Browser Targeting and Rounded Scissors

Tuesday, January 22, 2008

You’ll never go broke appealing to the lowest common denominator. — Lisa Simpson, “Lisa’s Substitute”

In the latest issue of A List Apart, Aaron Gustafson explains Microsoft’s new plan for targeting browser versions and Eric Meyer grudgingly endorses the idea. If you haven’t yet, you should read those articles—and maybe skim some of the discussion—because this idea is going to have a major impact on future web development. I also recommend these blog posts on the subject:

The basic idea is this: Starting with IE8, future versions of Internet Explorer will support a new meta tag that will tell the browser what version of IE to use in rendering the page. If that tag isn’t there, the browser will assume the worst and behave like IE7.

Jeremy Keith has the money quote:

Unless you explicitly declare that you want IE8 to behave as IE8, it will behave as IE7.

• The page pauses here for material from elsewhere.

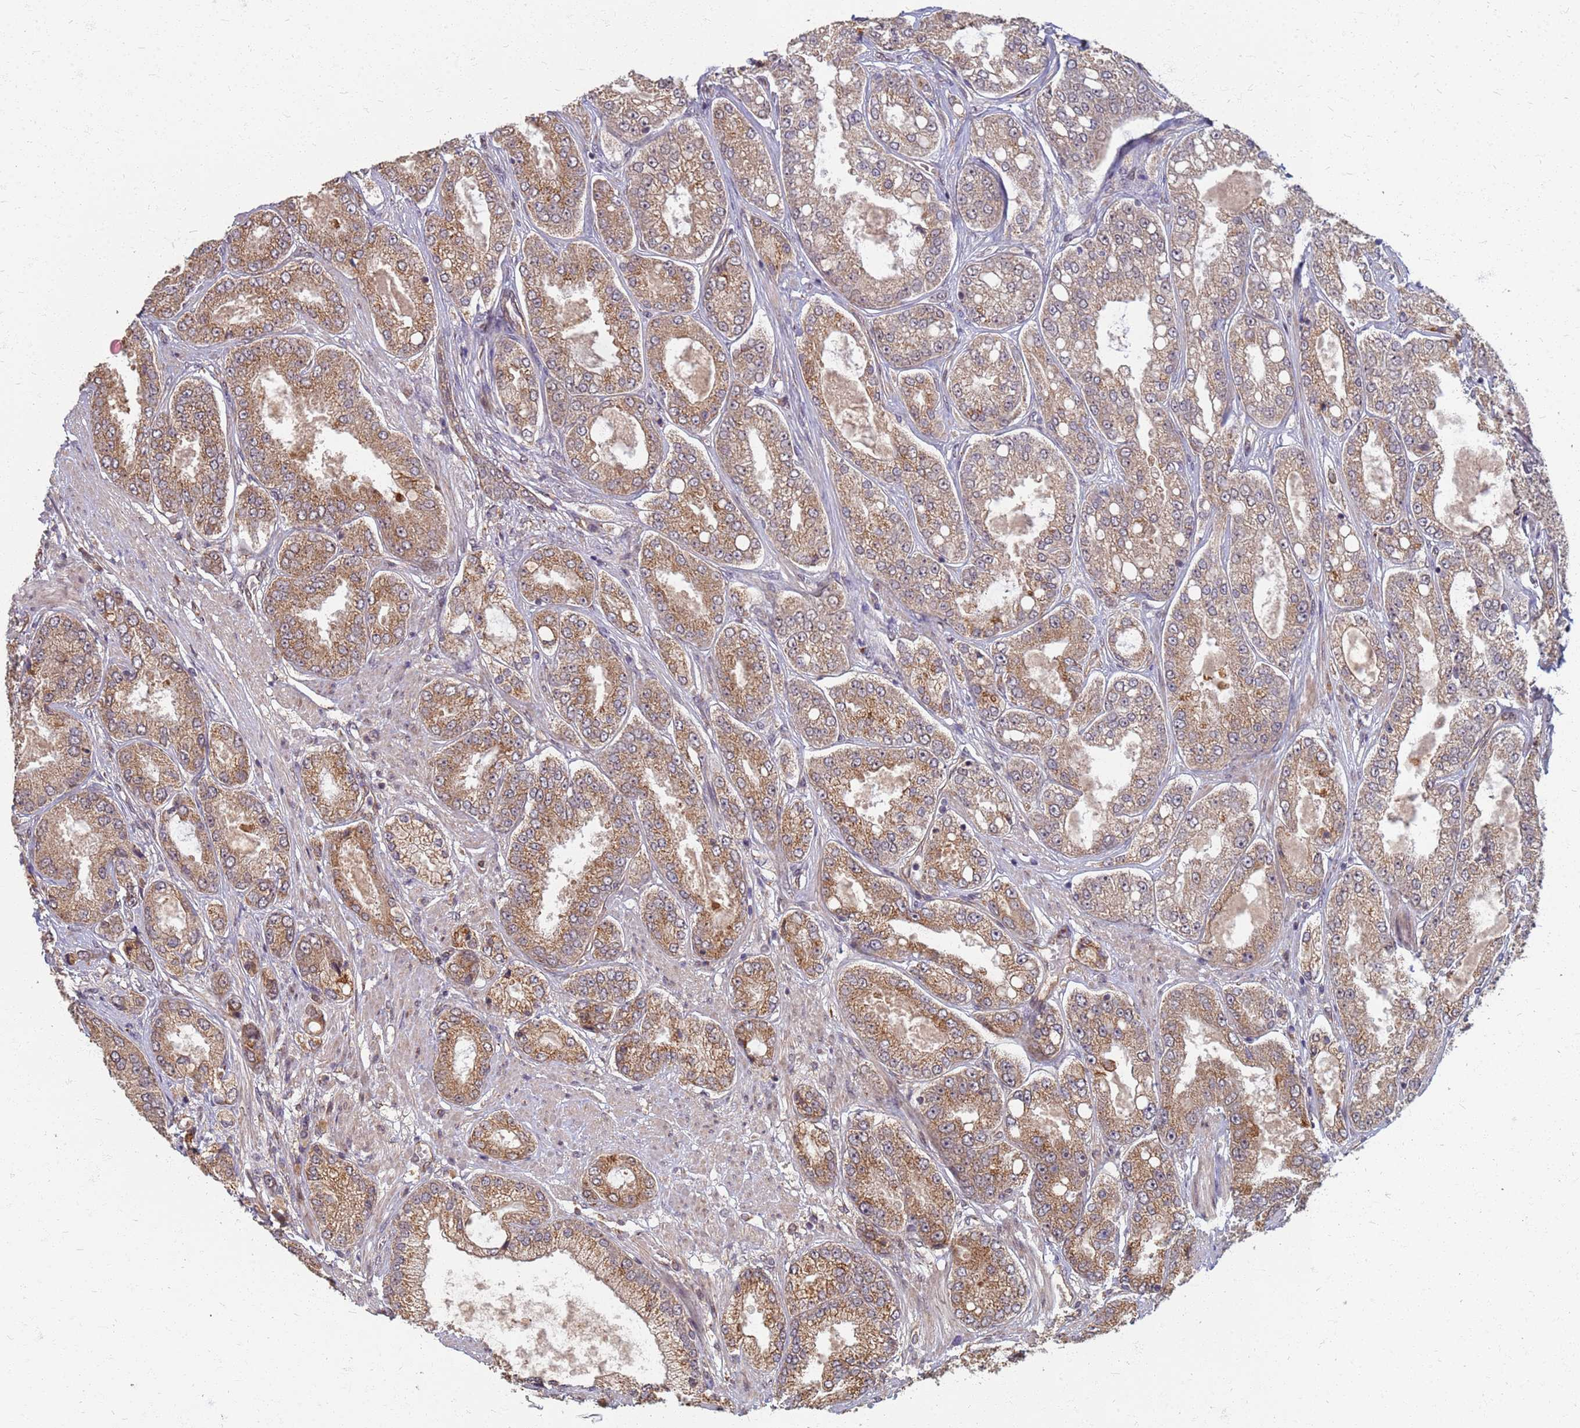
{"staining": {"intensity": "moderate", "quantity": ">75%", "location": "cytoplasmic/membranous"}, "tissue": "prostate cancer", "cell_type": "Tumor cells", "image_type": "cancer", "snomed": [{"axis": "morphology", "description": "Adenocarcinoma, High grade"}, {"axis": "topography", "description": "Prostate"}], "caption": "Immunohistochemistry (DAB) staining of human prostate adenocarcinoma (high-grade) demonstrates moderate cytoplasmic/membranous protein positivity in approximately >75% of tumor cells.", "gene": "ITGB4", "patient": {"sex": "male", "age": 71}}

Jeremy’s right when he says this should not be the default behavior. One should be able to assume that software behaves like itself, unless explicitly told not to.

Microsoft’s argument (it’s Gustafson making the argument, but it’s ultimately Microsoft’s idea, and they’re the ones implementing it) is the same one they’ve always given for not implementing standards: They don’t want to break the web. The fact that it’s their broken browser that has kept the web broken for so many years seems utterly lost on them. So they continue to make things more difficult for developers that know what they’re doing, and easier for those that don’t to be lazy and remain ignorant.

Gustafson says this is just like DOCTYPE switching, but better, because it’s not just the cool kids using DOCTYPEs anymore:

  1. egged on by A List Apart and The Web Standards Project, well-intentioned developers of authoring tools began inserting valid, complete DOCTYPEs into the markup their tools generated; and
  2. IE6’s rendering behavior was not updated for five years, leading many developers to assume its rendering was both accurate and unlikely to change.

Together, these two circumstances have undermined the DOCTYPE switch because it had one fatal flaw: it assumed that the use of a valid DOCTYPE meant that you knew what you were doing when it came to web standards, and that you wanted the most accurate rendering possible. How do we know that it failed? When IE 7 hit the streets, sites broke.

So because some kids would poke their eyes out with anything pointy, you, Ms. Samurai, must use rounded scissors. But here’s the thing: This solution doesn’t solve that problem. Authoring tool developers, faced with the options of either locking their users into a specific version of IE or specifying IE=edge so their software always targets the latest version are going to choose the latter.

In his article, Meyer makes the argument that version targeting will speed up the advancement of IE:

Like DOCTYPE switching did in 2000, version targeting negates the vendor argument that existing behaviors can’t be changed for fear of breaking web sites.

But it seems more likely that just the opposite will happen—browser innovation will stagnate. Remember, the W3C only recommends a standard once it’s been implemented by user agents. What motivation does Microsoft have to implement those features in future browsers if, by default, web sites opt out of them? Why would any browser maker add features, if the default is to not show those features?

Speaking of other browsers, don’t expect Mozilla, Apple, or Opera to follow suit. They have no reason to. Their users upgrade regularly, so they don’t have large segments of their market still using broken versions.

I understand Microsoft’s reasons for doing this. The IE team wants to do the right thing when it comes to standards support, but the company has to answer to corporate clients that, for a variety of reasons, are slow to adopt standards. But the implementation is backwards. If a site needs to be kept locked at a particular version of IE, the onus should be on their developers to add a line of code to keep it there.

After all, how are you going to spread the use of web standards if it’s more work to support the standards?